Zu den Neuzugängen zählt auch eine "Flottweg III F" aus dem Jahre 1923. Auf 55 km/h brachte es das Maschinchen, doch "Geschwindigkeit ist eben nicht alles", setzt Horst Schneider den Gedanken fort. Zum einen waren die Straßen gar nicht dafür geeignet. "Innerorts hatte man Kopfsteinpflaster, außerhalb Sand- und Schotterpisten." Das Motorrad war etwas Besonderes, aber wiederum kein Luxus. Es war ein Transportmittel, möglichst auch für die ganze Familie, das stabil und zuverlässig sein musste. Auch wenn ein Auto in den 30er Jahren ein weitaus größeres Statussymbol war, mit einem Motorrad war man schon jemand.

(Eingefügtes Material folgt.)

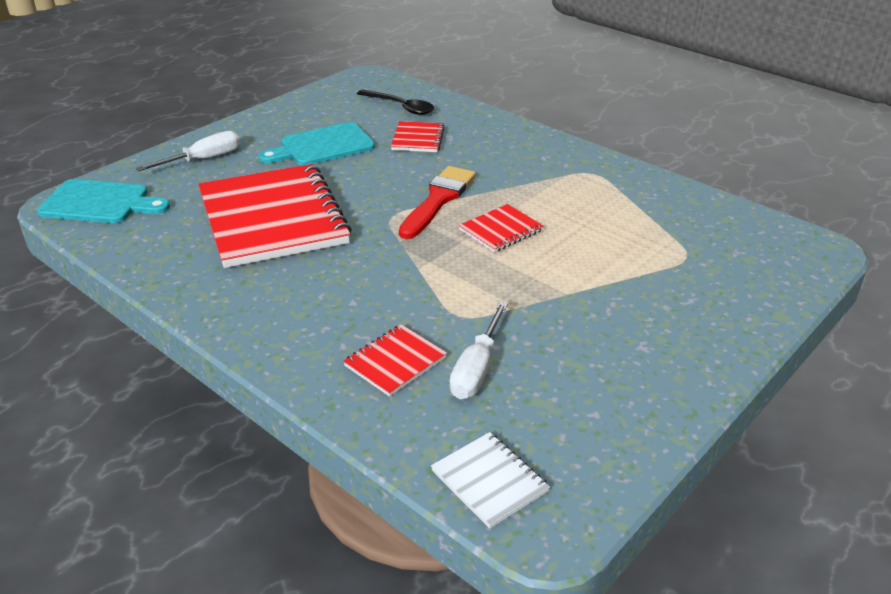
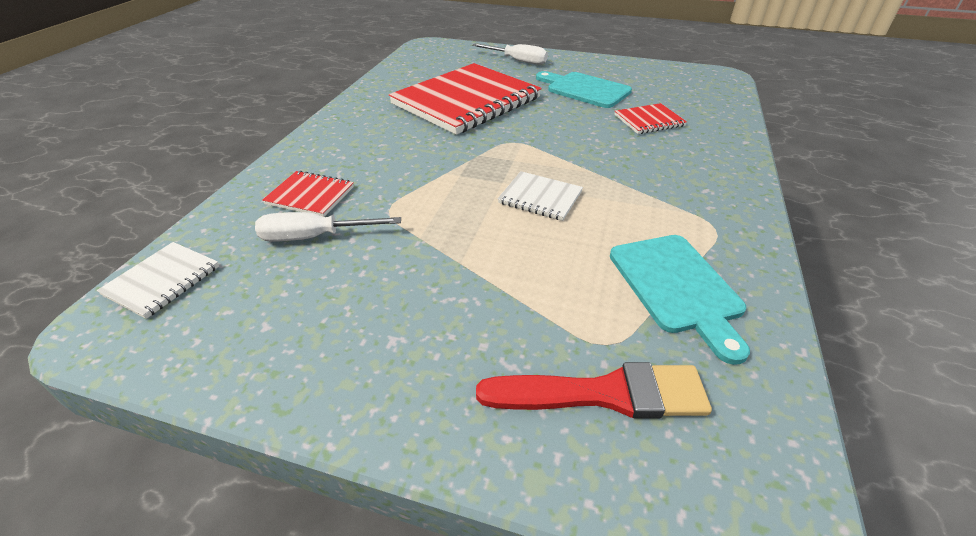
camera: 65 degrees right, 5 degrees up
turquoise cutting board [37,179,170,223] -> turquoise cutting board moved to [610,235,750,365]
black spoon [357,89,434,115] -> none
red brush [399,166,476,239] -> red brush moved to [476,362,712,419]
red notebook [459,204,544,253] -> white notebook [498,171,583,221]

Und die Ardie 500 TM war schon ein Schmuckstück, "ein Traum für viele, den sich manch einer erst erfüllen konnte, als das Gefährt längst ein Oldtimer war".
Auch die Autogalerie im Oldtimermuseum hat Zuwachs bekommen: ein Adler Trumph Junior "Jupiter". Übrigens, auch das Dienstauto des Weihnachtsmanns kann man hier bewundern - ein Dixi DM 2 mit Sperrholzkarosserie. Eigens dafür hat das Museum natürlich über die Feiertage auch geöffnet, so am 1. und 2. Weihnachtsfeiertag sowie Neujahr jeweils von 14 bis 16 Uhr und sonst dienstags und donnerstags von 13 bis 16 Uhr, mittwochs und freitags von 9 bis 12 Uhr und sonntags von 14 bis 17 Uhr.
50 Motorräder, sieben Autos, drei Traktoren, mehrere Fahrräder und diverses technisches Zubehör aus längst vergangenen Zeiten ist hier ausgestellt, kurzum, ein Besuch lohnt sich. Doris Ritzka
Oldtimermuseum lädt auch über die Festtage zum Besuch ein.